- [Work to be completed]
Every line below between the one holding "Assim o capítulo de número um a" and the one holding "começa a se complicar, com o env", inclusive, should be copied exactly, and no other line.

- [Data to examine]
● ● ● ● ●
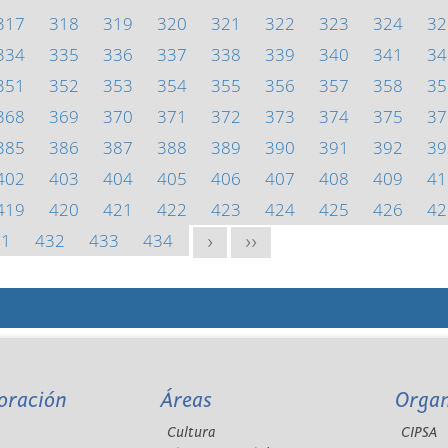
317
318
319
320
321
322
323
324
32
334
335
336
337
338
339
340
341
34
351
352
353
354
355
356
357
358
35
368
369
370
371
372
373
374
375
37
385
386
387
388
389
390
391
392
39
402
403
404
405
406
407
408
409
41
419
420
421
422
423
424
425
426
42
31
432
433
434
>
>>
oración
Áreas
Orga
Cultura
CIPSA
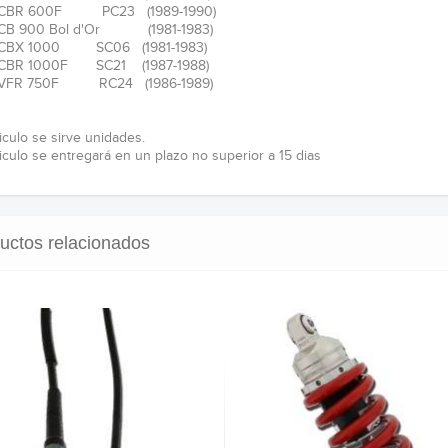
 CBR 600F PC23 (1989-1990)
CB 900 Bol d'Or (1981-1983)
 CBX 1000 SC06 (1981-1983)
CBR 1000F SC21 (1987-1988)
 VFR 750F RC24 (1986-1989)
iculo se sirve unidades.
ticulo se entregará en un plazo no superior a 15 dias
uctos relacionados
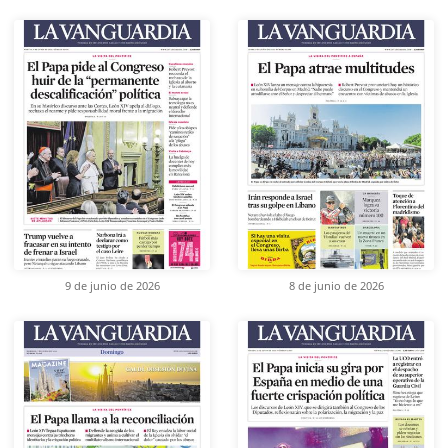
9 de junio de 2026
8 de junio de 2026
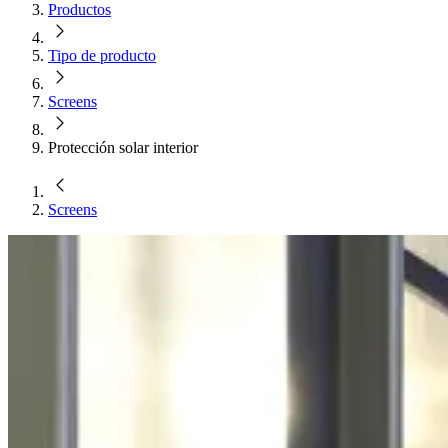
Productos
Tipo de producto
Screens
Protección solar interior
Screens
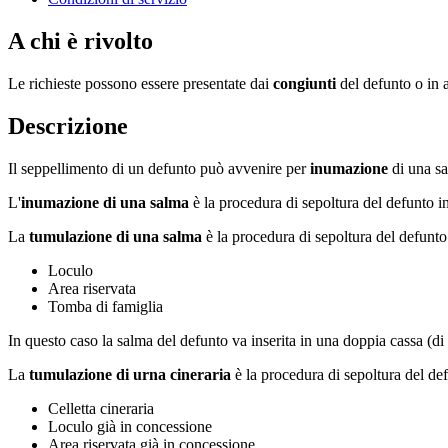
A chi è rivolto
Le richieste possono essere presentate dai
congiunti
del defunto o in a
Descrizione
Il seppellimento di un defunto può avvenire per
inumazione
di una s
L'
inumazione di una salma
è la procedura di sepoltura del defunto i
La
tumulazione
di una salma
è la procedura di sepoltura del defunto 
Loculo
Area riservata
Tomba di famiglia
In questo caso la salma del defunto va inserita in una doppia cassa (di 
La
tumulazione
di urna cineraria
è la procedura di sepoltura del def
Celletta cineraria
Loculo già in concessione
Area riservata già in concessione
● ● ● ● ●
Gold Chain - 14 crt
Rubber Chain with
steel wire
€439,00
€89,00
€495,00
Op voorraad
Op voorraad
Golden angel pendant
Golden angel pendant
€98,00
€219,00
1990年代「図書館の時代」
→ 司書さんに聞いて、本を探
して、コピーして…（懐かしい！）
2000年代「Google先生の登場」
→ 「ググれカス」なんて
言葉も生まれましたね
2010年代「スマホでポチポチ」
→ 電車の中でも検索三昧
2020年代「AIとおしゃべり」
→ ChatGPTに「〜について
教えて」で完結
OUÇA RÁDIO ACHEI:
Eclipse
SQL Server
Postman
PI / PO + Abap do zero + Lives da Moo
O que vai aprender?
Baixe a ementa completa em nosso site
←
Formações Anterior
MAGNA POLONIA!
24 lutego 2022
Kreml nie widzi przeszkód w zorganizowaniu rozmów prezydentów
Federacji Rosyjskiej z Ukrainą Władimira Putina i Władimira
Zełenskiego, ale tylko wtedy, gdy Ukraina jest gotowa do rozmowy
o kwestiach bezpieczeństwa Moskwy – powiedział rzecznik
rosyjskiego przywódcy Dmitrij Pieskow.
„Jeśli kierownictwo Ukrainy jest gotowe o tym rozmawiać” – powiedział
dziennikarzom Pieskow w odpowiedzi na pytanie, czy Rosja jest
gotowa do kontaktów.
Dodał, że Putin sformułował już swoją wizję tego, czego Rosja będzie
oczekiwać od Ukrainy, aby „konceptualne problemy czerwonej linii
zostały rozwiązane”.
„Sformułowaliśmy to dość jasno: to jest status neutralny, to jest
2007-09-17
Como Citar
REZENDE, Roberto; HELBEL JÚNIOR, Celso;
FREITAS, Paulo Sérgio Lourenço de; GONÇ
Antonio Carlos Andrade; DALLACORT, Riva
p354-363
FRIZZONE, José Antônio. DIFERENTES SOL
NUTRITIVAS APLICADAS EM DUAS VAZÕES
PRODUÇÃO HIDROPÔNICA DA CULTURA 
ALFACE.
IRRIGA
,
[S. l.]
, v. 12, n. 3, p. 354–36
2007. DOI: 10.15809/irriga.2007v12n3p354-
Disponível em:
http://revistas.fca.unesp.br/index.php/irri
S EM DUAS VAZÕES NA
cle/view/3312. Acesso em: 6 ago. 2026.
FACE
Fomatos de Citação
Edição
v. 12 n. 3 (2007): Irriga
● ● ● ● ●
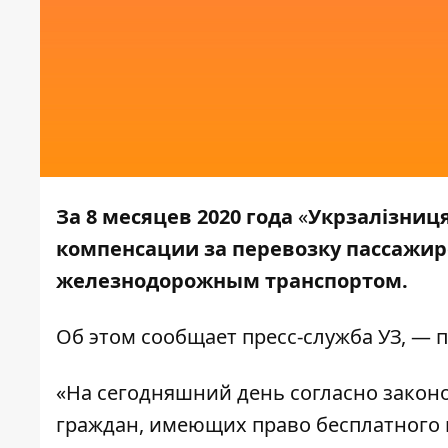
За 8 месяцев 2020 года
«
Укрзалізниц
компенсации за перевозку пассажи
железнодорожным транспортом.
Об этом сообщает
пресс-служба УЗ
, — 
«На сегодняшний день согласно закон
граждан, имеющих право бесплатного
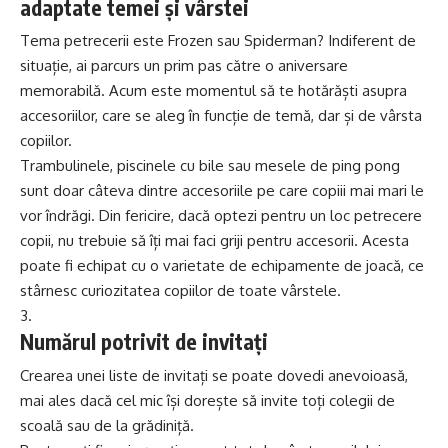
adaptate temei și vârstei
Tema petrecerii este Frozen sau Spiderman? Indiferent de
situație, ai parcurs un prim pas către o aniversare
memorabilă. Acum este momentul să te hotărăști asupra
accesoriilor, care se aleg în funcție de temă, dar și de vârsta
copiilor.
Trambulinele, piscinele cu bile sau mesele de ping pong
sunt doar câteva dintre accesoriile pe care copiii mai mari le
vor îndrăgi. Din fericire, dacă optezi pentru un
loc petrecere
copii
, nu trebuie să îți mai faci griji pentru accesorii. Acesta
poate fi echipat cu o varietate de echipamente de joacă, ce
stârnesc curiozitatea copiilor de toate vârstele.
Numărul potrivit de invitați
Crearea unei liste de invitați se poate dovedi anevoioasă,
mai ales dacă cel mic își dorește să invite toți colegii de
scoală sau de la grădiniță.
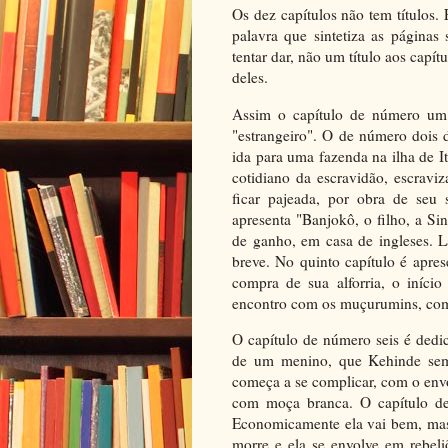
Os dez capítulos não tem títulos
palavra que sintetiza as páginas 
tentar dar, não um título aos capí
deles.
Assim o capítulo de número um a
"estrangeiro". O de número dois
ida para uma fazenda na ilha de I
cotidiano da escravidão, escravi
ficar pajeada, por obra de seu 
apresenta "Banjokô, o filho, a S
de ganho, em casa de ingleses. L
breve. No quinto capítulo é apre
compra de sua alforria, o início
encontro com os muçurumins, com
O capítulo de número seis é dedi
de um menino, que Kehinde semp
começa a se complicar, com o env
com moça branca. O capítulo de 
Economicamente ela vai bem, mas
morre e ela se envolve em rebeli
● ● ● ● ●
- [Answer section]
Assim o capítulo de número um a
"estrangeiro". O de número dois
ida para uma fazenda na ilha de I
cotidiano da escravidão, escravi
ficar pajeada, por obra de seu 
apresenta "Banjokô, o filho, a S
de ganho, em casa de ingleses. L
breve. No quinto capítulo é apre
compra de sua alforria, o início
encontro com os muçurumins, com
O capítulo de número seis é dedi
de um menino, que Kehinde semp
começa a se complicar, com o env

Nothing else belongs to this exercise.